### Trecho selecionado:
■ ■ ■ ■ ■

Em muitos momentos me peguei questionando qual é o propósito dessa direção? Porque o diretor não aproveita sua maior influência do voyeurismo, não mergulha no suspense, assume um insólito teatralismo quando os personagens estão juntos e raramente demonstra um olhar intimista para o drama psicológico de Anna. Numa nota positiva, acredito que o delírio proposto no primeiro ato funciona bem, com muitos planos próximos de Anna e a já dita bela cinematografia, e a Amy Adams é poderosa em transpor a derrocada mental da personagem com pequenos risos e olhares infinitos, mas à medida que a trama avança, o ritmo acelera e aos poucos foge desse aspecto onírico da casa como um todo, resultando em outro problema da obra: a montagem.

■ ■ ■ ■ ■

### Problema proposto A:
Apresente como lista numerada, sem linhas em branco, as linhas dos dados abaixo, da linha que contém "common name: Jack-in-the-pulpit" até a linha que contém "common name: Japanese knotweed", com ambas incluídas.

■ ■ ■ ■ ■

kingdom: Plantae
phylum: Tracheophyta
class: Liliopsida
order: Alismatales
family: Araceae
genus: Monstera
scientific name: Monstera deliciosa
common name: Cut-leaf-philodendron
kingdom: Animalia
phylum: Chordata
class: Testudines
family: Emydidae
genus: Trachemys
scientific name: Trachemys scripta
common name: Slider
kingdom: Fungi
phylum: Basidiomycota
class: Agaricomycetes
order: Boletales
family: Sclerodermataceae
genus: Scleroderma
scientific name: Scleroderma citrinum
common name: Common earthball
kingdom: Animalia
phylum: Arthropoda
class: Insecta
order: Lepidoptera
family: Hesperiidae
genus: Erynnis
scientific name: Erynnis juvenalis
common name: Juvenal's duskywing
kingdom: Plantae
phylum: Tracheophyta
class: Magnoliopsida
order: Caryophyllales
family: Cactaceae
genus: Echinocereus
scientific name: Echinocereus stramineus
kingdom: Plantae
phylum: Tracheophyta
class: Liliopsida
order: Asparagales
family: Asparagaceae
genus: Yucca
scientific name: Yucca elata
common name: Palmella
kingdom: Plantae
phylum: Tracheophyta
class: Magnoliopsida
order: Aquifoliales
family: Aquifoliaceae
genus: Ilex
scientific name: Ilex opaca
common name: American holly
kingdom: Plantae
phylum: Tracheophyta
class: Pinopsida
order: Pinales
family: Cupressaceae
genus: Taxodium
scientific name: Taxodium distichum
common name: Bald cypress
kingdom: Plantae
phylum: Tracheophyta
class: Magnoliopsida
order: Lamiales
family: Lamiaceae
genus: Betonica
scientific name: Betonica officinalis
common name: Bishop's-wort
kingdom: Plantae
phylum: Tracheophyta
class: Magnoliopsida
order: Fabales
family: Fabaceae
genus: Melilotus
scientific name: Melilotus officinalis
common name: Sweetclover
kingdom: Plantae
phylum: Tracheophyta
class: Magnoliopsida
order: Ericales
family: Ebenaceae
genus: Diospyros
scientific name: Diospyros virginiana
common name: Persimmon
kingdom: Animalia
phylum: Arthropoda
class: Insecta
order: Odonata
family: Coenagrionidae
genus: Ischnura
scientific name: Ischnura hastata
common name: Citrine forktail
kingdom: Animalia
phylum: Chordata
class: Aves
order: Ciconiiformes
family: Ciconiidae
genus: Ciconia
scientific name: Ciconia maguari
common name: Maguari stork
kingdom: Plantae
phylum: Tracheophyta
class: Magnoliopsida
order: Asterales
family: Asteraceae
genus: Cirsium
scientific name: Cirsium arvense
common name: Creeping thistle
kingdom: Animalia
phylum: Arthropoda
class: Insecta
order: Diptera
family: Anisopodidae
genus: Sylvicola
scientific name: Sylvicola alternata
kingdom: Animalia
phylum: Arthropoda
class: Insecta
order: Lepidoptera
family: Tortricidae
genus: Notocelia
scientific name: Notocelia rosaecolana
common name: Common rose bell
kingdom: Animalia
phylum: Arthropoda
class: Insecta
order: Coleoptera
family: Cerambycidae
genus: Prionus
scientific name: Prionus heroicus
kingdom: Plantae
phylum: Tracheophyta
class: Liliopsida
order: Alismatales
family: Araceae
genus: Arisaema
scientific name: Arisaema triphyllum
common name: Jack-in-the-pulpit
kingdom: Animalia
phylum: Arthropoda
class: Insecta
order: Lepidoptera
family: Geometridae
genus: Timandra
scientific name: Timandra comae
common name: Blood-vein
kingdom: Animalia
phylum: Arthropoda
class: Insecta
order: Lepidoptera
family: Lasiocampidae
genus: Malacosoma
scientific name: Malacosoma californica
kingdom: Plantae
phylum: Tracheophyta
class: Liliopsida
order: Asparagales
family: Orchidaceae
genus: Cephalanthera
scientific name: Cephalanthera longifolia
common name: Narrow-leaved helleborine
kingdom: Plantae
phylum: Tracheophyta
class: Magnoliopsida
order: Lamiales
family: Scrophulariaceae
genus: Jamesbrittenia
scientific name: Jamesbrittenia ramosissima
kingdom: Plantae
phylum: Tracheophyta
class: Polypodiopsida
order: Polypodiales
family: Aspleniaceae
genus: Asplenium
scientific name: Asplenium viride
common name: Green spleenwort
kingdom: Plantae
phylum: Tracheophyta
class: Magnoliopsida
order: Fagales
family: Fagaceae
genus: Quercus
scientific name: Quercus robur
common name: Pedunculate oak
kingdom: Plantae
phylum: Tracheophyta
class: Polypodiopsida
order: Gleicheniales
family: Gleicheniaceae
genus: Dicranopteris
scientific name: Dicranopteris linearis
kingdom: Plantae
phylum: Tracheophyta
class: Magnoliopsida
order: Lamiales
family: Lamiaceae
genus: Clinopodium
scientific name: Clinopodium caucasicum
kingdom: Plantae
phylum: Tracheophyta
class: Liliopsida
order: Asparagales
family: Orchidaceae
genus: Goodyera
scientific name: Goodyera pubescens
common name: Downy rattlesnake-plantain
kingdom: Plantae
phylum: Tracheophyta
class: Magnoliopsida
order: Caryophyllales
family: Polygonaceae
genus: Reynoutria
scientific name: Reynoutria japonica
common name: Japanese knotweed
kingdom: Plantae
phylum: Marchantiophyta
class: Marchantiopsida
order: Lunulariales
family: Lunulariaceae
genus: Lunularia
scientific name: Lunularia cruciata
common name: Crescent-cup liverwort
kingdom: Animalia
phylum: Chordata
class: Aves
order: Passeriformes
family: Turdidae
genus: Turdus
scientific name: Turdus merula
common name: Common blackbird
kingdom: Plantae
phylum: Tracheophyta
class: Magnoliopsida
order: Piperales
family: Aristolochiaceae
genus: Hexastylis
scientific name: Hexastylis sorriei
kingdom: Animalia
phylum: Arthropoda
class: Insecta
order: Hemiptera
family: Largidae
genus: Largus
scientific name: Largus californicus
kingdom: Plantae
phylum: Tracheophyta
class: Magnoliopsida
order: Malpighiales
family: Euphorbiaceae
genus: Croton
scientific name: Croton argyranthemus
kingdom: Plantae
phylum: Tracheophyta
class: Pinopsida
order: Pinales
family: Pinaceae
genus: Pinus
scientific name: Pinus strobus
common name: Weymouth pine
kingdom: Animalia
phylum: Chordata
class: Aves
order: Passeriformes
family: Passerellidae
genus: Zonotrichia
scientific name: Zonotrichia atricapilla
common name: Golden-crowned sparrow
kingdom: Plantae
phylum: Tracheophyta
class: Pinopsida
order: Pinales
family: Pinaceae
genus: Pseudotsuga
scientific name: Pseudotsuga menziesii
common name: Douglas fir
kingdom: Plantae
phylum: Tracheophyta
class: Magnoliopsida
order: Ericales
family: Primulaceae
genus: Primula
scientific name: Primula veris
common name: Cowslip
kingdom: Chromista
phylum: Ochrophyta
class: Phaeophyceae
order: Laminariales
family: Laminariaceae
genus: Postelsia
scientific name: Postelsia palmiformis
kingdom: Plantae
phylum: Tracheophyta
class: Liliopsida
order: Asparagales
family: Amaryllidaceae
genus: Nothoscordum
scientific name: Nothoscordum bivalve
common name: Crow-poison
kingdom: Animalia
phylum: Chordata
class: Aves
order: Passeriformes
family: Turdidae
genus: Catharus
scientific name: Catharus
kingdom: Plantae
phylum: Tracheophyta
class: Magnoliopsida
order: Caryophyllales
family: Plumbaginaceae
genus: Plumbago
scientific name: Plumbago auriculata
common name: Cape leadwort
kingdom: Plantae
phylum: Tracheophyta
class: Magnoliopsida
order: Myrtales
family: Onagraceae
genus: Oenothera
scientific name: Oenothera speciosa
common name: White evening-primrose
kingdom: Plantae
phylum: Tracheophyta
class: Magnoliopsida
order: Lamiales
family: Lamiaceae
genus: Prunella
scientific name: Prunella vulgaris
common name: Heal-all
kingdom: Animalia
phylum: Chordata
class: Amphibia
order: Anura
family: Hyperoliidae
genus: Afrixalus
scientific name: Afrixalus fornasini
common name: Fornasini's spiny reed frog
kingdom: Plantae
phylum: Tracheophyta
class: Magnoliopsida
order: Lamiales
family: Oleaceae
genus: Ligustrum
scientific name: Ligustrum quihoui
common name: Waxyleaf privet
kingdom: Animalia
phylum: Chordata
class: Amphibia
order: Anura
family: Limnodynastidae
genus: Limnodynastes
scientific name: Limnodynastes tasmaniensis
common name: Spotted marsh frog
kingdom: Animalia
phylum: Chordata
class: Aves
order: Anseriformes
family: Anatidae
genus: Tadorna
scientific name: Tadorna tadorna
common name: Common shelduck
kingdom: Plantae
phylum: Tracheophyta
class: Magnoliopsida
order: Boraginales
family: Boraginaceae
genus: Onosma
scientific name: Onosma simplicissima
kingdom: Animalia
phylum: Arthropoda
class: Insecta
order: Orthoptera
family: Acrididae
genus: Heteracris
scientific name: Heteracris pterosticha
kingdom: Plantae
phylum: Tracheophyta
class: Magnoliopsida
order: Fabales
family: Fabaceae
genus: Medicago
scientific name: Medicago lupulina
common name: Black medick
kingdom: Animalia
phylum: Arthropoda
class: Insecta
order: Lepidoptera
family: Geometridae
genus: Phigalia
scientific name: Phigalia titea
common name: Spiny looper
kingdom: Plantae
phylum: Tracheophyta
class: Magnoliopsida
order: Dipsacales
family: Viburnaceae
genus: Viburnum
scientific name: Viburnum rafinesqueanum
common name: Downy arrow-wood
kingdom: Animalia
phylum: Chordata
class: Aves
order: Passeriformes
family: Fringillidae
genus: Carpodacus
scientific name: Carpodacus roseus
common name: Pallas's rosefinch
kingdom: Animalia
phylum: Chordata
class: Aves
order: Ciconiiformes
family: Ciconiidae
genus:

■ ■ ■ ■ ■

### Problema proposto B:
Resuma em duas frases a crítica acima sobre a direção do filme.

### Resposta A:
1. common name: Jack-in-the-pulpit
2. kingdom: Animalia
3. phylum: Arthropoda
4. class: Insecta
5. order: Lepidoptera
6. family: Geometridae
7. genus: Timandra
8. scientific name: Timandra comae
9. common name: Blood-vein
10. kingdom: Animalia
11. phylum: Arthropoda
12. class: Insecta
13. order: Lepidoptera
14. family: Lasiocampidae
15. genus: Malacosoma
16. scientific name: Malacosoma californica
17. kingdom: Plantae
18. phylum: Tracheophyta
19. class: Liliopsida
20. order: Asparagales
21. family: Orchidaceae
22. genus: Cephalanthera
23. scientific name: Cephalanthera longifolia
24. common name: Narrow-leaved helleborine
25. kingdom: Plantae
26. phylum: Tracheophyta
27. class: Magnoliopsida
28. order: Lamiales
29. family: Scrophulariaceae
30. genus: Jamesbrittenia
31. scientific name: Jamesbrittenia ramosissima
32. kingdom: Plantae
33. phylum: Tracheophyta
34. class: Polypodiopsida
35. order: Polypodiales
36. family: Aspleniaceae
37. genus: Asplenium
38. scientific name: Asplenium viride
39. common name: Green spleenwort
40. kingdom: Plantae
41. phylum: Tracheophyta
42. class: Magnoliopsida
43. order: Fagales
44. family: Fagaceae
45. genus: Quercus
46. scientific name: Quercus robur
47. common name: Pedunculate oak
48. kingdom: Plantae
49. phylum: Tracheophyta
50. class: Polypodiopsida
51. order: Gleicheniales
52. family: Gleicheniaceae
53. genus: Dicranopteris
54. scientific name: Dicranopteris linearis
55. kingdom: Plantae
56. phylum: Tracheophyta
57. class: Magnoliopsida
58. order: Lamiales
59. family: Lamiaceae
60. genus: Clinopodium
61. scientific name: Clinopodium caucasicum
62. kingdom: Plantae
63. phylum: Tracheophyta
64. class: Liliopsida
65. order: Asparagales
66. family: Orchidaceae
67. genus: Goodyera
68. scientific name: Goodyera pubescens
69. common name: Downy rattlesnake-plantain
70. kingdom: Plantae
71. phylum: Tracheophyta
72. class: Magnoliopsida
73. order: Caryophyllales
74. family: Polygonaceae
75. genus: Reynoutria
76. scientific name: Reynoutria japonica
77. common name: Japanese knotweed

### Resposta B:
A crítica questiona o propósito da direção, pois o diretor não aproveita o voyeurismo, não mergulha no suspense, assume um teatralismo insólito quando os personagens estão juntos e raramente adota um olhar intimista para o drama psicológico de Anna. Como ponto positivo, o delírio do primeiro ato funciona bem, com planos próximos de Anna, bela cinematografia e uma Amy Adams poderosa na derrocada mental da personagem; mas, à medida que a trama avança, o ritmo acelera, o aspecto onírico da casa se dissipa e surge outro problema, a montagem.